Deflation ist ein großes Übel. Sie wird gerade in Deutschland gern unterschätzt: Zu dominant ist in der Volksseele aus historischen Gründen immer noch die Angst vor dem Gegenteil, der Inflation.
Der Reformdruck auf staatliche Schuldenmacher sinkt
Dies im Sinn, muss man der Politik der Europäischen Zentralbank unter ihrem Präsidenten Mario Draghi gleichwohl nicht folgen. Draghi ist clever genug, alles, was sich jetzt abzeichnet, der Ankündigung seines Kaufprogramms zuzuschreiben: der kommende Aufschwung, die wieder steigenden Inflationserwartungen, die wieder bessere Kreditversorgung wenigstens der privaten Haushalte.

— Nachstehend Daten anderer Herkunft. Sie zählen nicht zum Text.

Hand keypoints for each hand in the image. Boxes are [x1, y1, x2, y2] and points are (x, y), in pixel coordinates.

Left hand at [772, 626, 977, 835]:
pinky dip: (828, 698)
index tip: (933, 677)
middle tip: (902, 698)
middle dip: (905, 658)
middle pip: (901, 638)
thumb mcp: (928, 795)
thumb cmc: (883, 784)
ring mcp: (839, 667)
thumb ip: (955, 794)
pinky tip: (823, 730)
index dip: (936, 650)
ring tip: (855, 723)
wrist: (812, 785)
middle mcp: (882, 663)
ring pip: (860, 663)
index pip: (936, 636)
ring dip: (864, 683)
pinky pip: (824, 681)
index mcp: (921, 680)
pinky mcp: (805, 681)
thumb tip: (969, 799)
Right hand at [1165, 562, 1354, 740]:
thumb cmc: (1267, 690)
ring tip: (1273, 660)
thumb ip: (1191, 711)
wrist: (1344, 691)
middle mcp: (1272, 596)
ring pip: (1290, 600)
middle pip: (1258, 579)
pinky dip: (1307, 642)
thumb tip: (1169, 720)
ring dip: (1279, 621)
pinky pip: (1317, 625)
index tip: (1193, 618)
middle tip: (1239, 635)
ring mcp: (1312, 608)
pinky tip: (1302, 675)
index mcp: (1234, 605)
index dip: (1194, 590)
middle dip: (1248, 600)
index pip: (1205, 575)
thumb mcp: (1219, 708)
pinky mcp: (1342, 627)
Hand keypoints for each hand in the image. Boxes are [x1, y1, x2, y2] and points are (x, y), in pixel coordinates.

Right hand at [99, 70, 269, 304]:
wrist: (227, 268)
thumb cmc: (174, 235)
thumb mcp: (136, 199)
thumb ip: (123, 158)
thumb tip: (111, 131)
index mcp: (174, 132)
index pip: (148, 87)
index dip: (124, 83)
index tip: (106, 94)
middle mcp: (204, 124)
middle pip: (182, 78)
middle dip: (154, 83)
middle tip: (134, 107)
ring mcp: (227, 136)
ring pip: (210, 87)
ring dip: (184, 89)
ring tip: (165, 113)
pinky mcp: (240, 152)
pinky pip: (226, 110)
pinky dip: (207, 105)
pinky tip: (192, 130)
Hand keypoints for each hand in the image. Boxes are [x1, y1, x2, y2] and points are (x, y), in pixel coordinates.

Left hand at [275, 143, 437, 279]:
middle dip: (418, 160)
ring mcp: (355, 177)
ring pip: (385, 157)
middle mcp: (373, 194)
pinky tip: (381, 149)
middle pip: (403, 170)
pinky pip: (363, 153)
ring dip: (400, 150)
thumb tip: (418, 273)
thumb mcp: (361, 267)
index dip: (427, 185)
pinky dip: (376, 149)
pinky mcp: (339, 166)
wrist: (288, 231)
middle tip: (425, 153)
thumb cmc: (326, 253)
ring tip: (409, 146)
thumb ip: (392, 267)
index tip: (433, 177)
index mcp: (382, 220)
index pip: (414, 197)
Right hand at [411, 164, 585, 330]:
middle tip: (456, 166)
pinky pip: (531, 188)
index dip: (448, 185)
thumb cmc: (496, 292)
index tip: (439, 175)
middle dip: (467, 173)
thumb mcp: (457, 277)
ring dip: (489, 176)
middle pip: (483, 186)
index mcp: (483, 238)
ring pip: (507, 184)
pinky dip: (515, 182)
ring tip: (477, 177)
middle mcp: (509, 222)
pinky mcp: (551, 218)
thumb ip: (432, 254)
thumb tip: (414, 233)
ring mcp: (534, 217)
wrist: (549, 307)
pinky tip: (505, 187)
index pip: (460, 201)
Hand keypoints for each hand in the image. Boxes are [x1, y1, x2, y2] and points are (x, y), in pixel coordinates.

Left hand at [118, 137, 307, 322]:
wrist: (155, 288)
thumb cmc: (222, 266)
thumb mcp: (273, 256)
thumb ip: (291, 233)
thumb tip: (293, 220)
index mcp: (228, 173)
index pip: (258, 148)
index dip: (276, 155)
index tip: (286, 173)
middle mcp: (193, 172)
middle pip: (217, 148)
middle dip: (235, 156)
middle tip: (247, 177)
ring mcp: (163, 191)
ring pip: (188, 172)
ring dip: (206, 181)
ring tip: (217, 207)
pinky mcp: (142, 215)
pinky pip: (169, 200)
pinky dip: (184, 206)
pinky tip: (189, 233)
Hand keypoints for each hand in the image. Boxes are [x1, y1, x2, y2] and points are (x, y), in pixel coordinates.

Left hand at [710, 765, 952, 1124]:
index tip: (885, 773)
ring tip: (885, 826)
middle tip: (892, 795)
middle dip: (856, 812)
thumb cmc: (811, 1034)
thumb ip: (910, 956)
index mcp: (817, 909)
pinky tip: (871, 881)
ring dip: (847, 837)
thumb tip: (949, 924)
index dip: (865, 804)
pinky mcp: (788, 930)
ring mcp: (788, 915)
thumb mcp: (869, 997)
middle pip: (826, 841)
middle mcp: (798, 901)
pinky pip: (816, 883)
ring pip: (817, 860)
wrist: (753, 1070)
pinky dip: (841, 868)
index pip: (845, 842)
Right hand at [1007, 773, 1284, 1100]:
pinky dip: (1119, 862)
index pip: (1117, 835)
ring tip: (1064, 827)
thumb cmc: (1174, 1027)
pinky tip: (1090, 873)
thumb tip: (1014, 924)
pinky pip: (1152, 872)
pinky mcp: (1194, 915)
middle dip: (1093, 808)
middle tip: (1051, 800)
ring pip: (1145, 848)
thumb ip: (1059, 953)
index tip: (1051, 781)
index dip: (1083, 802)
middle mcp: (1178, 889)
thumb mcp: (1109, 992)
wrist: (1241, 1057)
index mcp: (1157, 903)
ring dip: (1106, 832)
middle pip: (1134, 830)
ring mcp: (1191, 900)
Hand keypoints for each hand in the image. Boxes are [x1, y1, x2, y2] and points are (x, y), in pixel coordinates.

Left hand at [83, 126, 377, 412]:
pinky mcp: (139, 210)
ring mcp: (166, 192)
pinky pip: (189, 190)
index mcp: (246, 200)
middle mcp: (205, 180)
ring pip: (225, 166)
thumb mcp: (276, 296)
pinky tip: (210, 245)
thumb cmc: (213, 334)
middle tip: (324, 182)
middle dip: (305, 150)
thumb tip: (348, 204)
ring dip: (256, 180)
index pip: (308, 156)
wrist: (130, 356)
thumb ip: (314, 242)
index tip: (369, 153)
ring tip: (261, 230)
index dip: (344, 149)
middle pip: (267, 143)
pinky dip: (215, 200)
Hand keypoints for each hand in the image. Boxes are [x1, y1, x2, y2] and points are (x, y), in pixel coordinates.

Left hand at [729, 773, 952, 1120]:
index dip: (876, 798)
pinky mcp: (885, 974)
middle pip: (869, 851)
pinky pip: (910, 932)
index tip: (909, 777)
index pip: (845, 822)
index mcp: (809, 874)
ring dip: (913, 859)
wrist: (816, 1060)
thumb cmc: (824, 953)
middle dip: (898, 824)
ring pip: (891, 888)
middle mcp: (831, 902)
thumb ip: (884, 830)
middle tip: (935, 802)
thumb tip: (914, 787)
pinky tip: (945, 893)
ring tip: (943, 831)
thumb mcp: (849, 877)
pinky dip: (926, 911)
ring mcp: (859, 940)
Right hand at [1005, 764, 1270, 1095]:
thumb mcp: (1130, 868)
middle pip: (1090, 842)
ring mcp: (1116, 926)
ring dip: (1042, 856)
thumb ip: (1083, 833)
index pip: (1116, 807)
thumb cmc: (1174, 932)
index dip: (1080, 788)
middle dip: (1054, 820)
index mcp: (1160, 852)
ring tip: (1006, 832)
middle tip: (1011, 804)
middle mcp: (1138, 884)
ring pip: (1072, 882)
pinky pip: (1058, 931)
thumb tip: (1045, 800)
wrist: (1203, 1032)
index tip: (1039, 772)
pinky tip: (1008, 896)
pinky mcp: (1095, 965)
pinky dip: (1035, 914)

Genauso gut könnte man dies aber auch dem Ölpreis zuschreiben, der, als er tief fiel, als Konjunkturprogramm wirkte, und nun die Inflationsraten wieder maßvoll steigen lässt. Oder der in Athen so verhassten, aber in Portugal, Spanien und Irland so erfolgreich vollzogenen Reformpolitik unter Aufsicht der Troika. In diesen Reformländern haben sich die Wirtschaftsaussichten wieder deutlich gebessert, in Griechenland auch, bevor die Regierung Tsipras ins Amt gewählt wurde.
Die gut begründbare Meinung, die Wende hätte auch ohne Draghis Billionen-Keule kommen können, macht umso mehr auf die Risiken dieser Geldpolitik aufmerksam. Sie geht mit einer Nullzinspolitik einher. Das nimmt staatlichen Schuldenmachern den Reformdruck. Alle Sparformen, vor allem die private Altersvorsorge, verlieren an Attraktivität. Wo Geld nichts kostet, wird es in überteuerte Immobilien oder Aktien investiert. Die Wahrscheinlichkeit gefährlicher Blasenbildung wächst. Kreditnehmer wie jetzt Griechenland verstehen nicht mehr, warum ihnen nicht noch mehr billiges Geld zur Verfügung gestellt wird. Billiges Geld zerstört also die Sensibilität für das Regelwerk, das sich die Euroländer für ihr Zusammenleben gegeben haben. Das schadet Europa mehr als es seinem Zusammenwachsen dient.